Consigne:
Dans le texte sur le programme MEXFITEC, renvoyez s'il vous plaît à l'identique le passage allant de « Mobiliser aujourd’hui les » jusqu'à « beaucoup de stratégies. ».

Section du texte:
Mobiliser aujourd’hui les étudiants des écoles françaises pour partir au Mexique n’est pas tout à fait simple. Il y a eu un développement extraordinaire au cours des vingt dernières années pour des programmes internationaux de tout type, et nos élèves ingénieurs constituent un « vivier » de taille limitée soumis à de fortes sollicitations de la part de nombreux pays dont l’offre souffre parfois d’éléments extérieurs à la formation. Enfin, des circonstances inattendues peuvent intervenir brutalement et chacun observe que la pandémie bouleverse beaucoup de stratégies.

De ce fait, le programme MEXFITEC qui connaissait un bon développement qualitatif et quantitatif doit aujourd’hui faire face à une situation difficile. Toutefois, la vertu des programmes FITEC est d’avoir une souplesse et une forte capacité pour trouver des solutions aux exigences que nous pouvons rencontrer, grâce au fait que les collègues sont devenus des partenaires qui ont construit et consolident en permanence des relations sur la base d’une confiance mutuelle, dont l’un des pivots demeure les forums qui, jusqu’à l’arrivée de la pandémie, rassemblaient tous les responsables de projets et bien au-delà. Le forum qui s’est tenu à Bayonne en 2018 est le dernier qui a eu lieu en France.

Informations fournies:

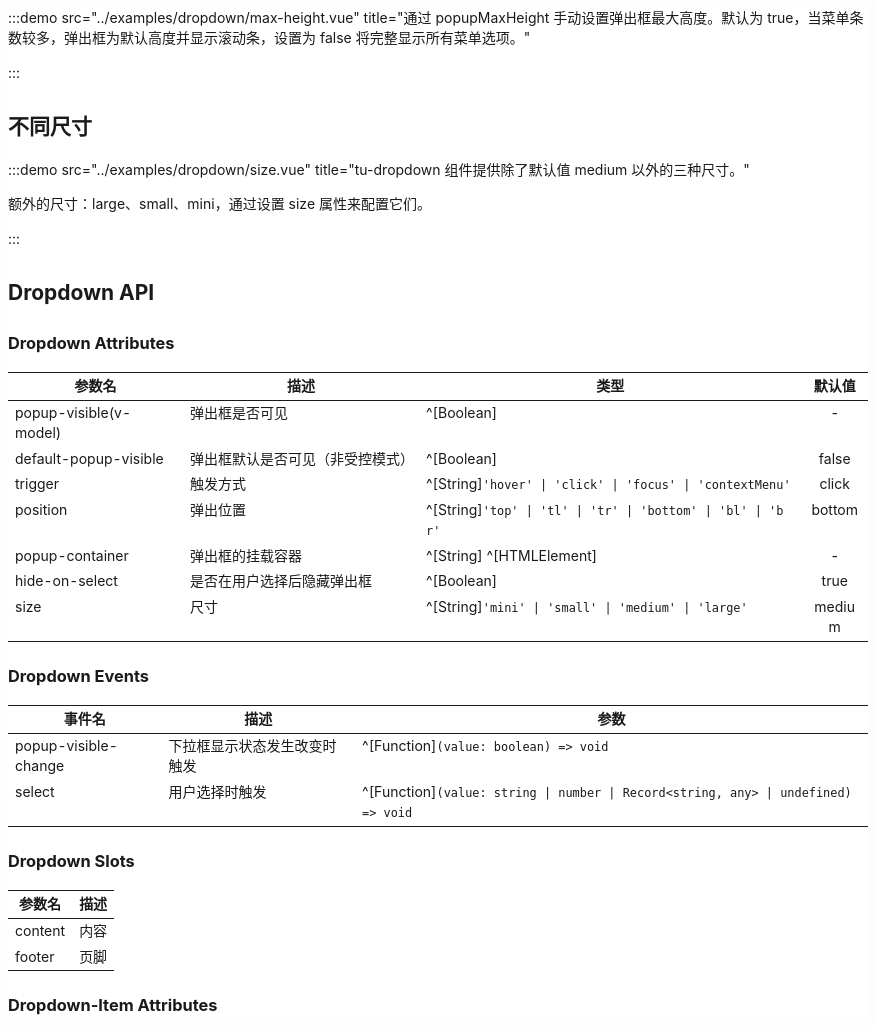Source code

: :::demo src="../examples/dropdown/max-height.vue" title="通过 popupMaxHeight 手动设置弹出框最大高度。默认为 true，当菜单条数较多，弹出框为默认高度并显示滚动条，设置为 false 将完整显示所有菜单选项。"

:::

## 不同尺寸

:::demo src="../examples/dropdown/size.vue" title="tu-dropdown 组件提供除了默认值 medium 以外的三种尺寸。"

额外的尺寸：large、small、mini，通过设置 size 属性来配置它们。

:::

## Dropdown API



### Dropdown Attributes

| 参数名 | 描述 | 类型 | 默认值 |
| ------ | ---- | ---- | :-----: |
| popup-visible(v-model) | 弹出框是否可见 | ^[Boolean] | - |
| default-popup-visible | 弹出框默认是否可见（非受控模式）| ^[Boolean] | false |
| trigger | 触发方式 | ^[String]`'hover' \| 'click' \| 'focus' \| 'contextMenu'` | click |
| position | 弹出位置 | ^[String]`'top' \| 'tl' \| 'tr' \| 'bottom' \| 'bl' \| 'br'` | bottom |
| popup-container | 弹出框的挂载容器 | ^[String] ^[HTMLElement] | - |
| hide-on-select | 是否在用户选择后隐藏弹出框 | ^[Boolean] | true |
| size | 尺寸 | ^[String]`'mini' \| 'small' \| 'medium' \| 'large'` | medium |

### Dropdown Events

| 事件名 | 描述 | 参数 |
| ------ | ---- | ---- |
| popup-visible-change | 下拉框显示状态发生改变时触发 | ^[Function]`(value: boolean) => void` |
| select | 用户选择时触发 | ^[Function]`(value: string \| number \| Record<string, any> \| undefined) => void`|

### Dropdown Slots

| 参数名 | 描述 |
| ------ | ---- |
| content | 内容 | - |
| footer | 页脚 | - |



### Dropdown-Item Attributes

Zone de réponse:
Mobiliser aujourd’hui les étudiants des écoles françaises pour partir au Mexique n’est pas tout à fait simple. Il y a eu un développement extraordinaire au cours des vingt dernières années pour des programmes internationaux de tout type, et nos élèves ingénieurs constituent un « vivier » de taille limitée soumis à de fortes sollicitations de la part de nombreux pays dont l’offre souffre parfois d’éléments extérieurs à la formation. Enfin, des circonstances inattendues peuvent intervenir brutalement et chacun observe que la pandémie bouleverse beaucoup de stratégies.